DEAR ABBY: I was laid off from work, but my husband, "Keith," works full-time in a factory. We live with his parents. By the time Keith gets home from work and gets cleaned up, it's time to eat dinner. Immediately afterward, we always follow the same routine: We go in our bedroom and he goes on the computer to play video games, while I sit and watch TV and play on my phone.
We love each other and rarely disagree about things, but this isn't fun for me. I have told Keith I feel ignored and I'd love to do something with him. He says because our town is smallish, there's not a lot to do that doesn't cost money.
Keith is into the video games, so much so that when we first met, he'd sit in his bedroom and play for hours on end. We're planning a vacation in the next month or so, so it's not like we do nothing at all. But I don't know how to improve our situation. -- CALLING FOR HELP IN KOKOMO, IND.
DEAR CALLING FOR HELP: After a hard day's work, your husband may just want to sit down and relax. But that doesn't mean you couldn't schedule some activity together on a weekend -- hiking, skating, kayaking, going to an art show or seeing what's scheduled at the convention center.
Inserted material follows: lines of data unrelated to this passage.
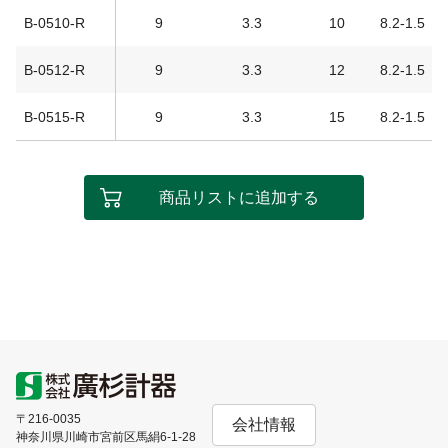
B-0510-R
9
3.3
10
8.2-1.5
B-0512-R
9
3.3
12
8.2-1.5
B-0515-R
9
3.3
15
8.2-1.5
商品リストに追加する
〒216-0035
会社情報
神奈川県川崎市宮前区馬絹6-1-28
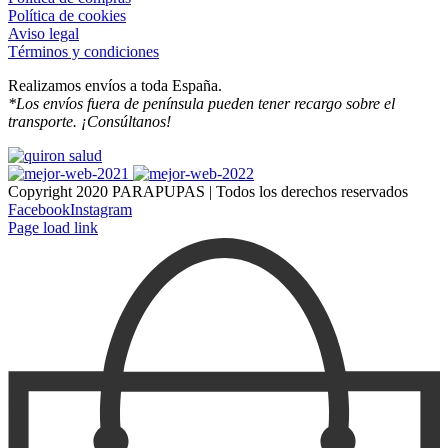
Política de cookies
Aviso legal
Términos y condiciones
Realizamos envíos a toda España.
*Los envíos fuera de península pueden tener recargo sobre el
transporte. ¡Consúltanos!
Copyright 2020 PARAPUPAS | Todos los derechos reservados
Facebook
Instagram
Page load link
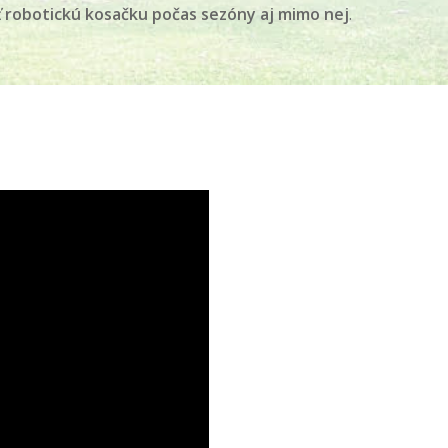
 robotickú kosačku počas sezóny aj mimo nej
.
You could also make a date with other young married couples, or occasionally schedule a girls' night out with some of your female friends.
I agree that it's important for you and your husband not to get into a rut. That's why you need to budget so you can get out and have some fun together a few times a month.
DEAR ABBY: Several years ago I met "Holly," the love of my life. We married and had a child. Soon after our son's birth, I found out Holly had a boyfriend on the side. Our divorce was one of the most traumatic experiences of my life. Because of her instability, I was granted custody of our son.
Since the divorce I have developed an attraction to men. Is this normal after a nasty divorce? I never thought of myself as gay or bi until about a year afterward. I know that I never again want to experience the pain I went through.
I have been celibate now for almost four years, and I'm trying my best to set a good example for my son. I miss having someone to hold and share life with, but in the area where I live, having a gay relationship would cause me to lose my son. Any advice you can offer would be appreciated. -- IS THIS NORMAL? IN ARIZONA
DEAR NORMAL: It is important that you determine exactly who you are, whether it is a walking-wounded heterosexual, bisexual or homosexual. A licensed psychotherapist can help you with this, and do it in confidence.
Regardless of your sexual orientation, you should realize that when breakups happen between couples -- and that includes male/male, female/female and heterosexual -- there is usually heartbreak involved. However, without risk there can be no reward, and celibacy is not the answer. If it turns out that you are, indeed, gay, then you should consider relocating to a more gay-friendly area.